BY CATHERINE DURAND
Franciscan University of Steubenville students will have to raise a total of about $250,000 to go on mission trips this year. That means students individually will have to raise anywhere from $250 for the Steubenville mission to $2,300 for the Ecuador mission.
Rhett Young, director of Missionary Outreach at Franciscan, explained that a large part of the mission costs is the airplane fare and cited the cost for flying to Ecuador to be around $1,800. As a result, the domestic mission trips are much cheaper.
Young encourages each mission trip to raise more money than is necessary to leave as a gift for next year’s mission groups. He expects fundraising efforts to continue until the last possible moment.

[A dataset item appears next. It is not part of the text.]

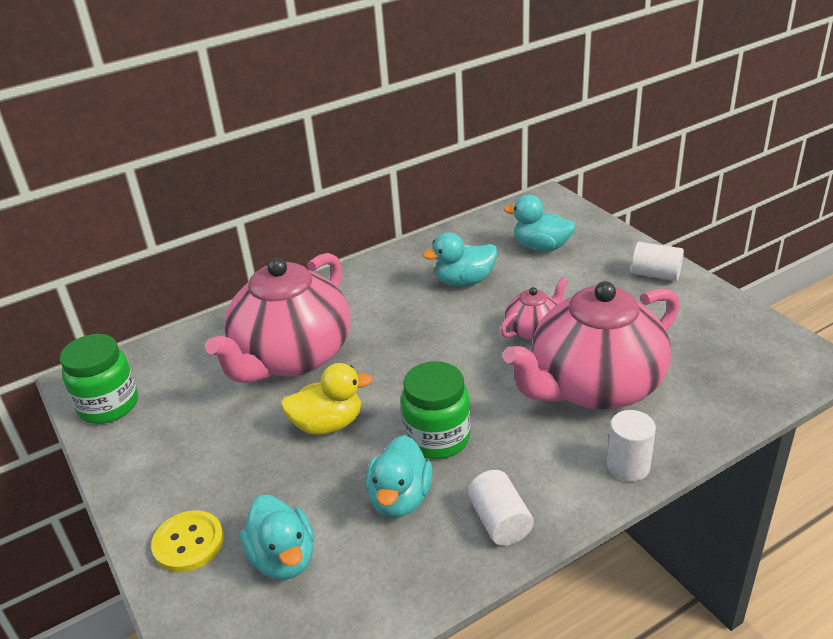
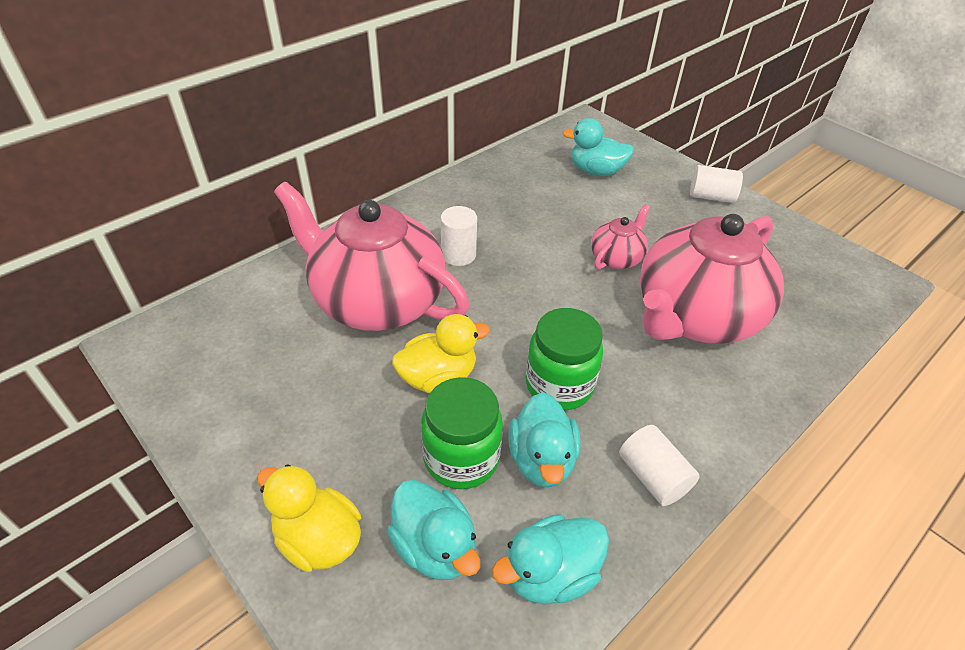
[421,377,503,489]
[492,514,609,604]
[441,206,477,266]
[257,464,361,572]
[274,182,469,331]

“Whatever we don’t raise, we have to raise when we get back,” said Young, explaining that only two of the nine mission trips have reached their financial goal. The other seven are expected to have collected the money by Feb. 24.
This year the mission trips are fundraising using a new three-step process. The first step includes a letter-writing campaign. The students send letters explaining where their mission team is going and why, while requesting financial support. These letters only go to family and friends, which Young explained is “not as difficult” as appealing to strangers.
The second step of the process is a phone-a-thon where the students all sit down together for a specified amount of time and call as many people as possible for donations.
“We send a letter as a way of priming the pump,” said Young, explaining that the letters prepare the potential donors for a telephone call where the students ask for a personal financial gift.
The final step involves the students speaking with their local pastor. The students are expected to request financial help and see if they can receive donations from their church to help pay for the trip.
Another aspect of the fundraising, more familiar to the general student body, includes dances and bake sales.
“Those are all good, and we do them to help the students feel involved,” said Young, calling them “community builders.” He added that, because these only raise about $500-$1,200, they help out but they are not the main source of income.
Although the fundraising can be very difficult at first, Young explained that the students often improve their fundraising skills, and help one another to raise the necessary money. He recounted the story of a student who wanted to go on the Ecuador mission trip.
“The first time he went on this mission, he told the leaders he would not be able to raise the full amount,” said Young. This semester that same student raised more than $6,000 more than was required of him.
Last year, The Gadfly raised the issue that the money raised by the mission trips might be put to better use if all of it was sent to the different locations instead of sending students. In response, Young said:
“You can’t put a value on going to these people’s houses, and loving them and sharing the gospel with them.”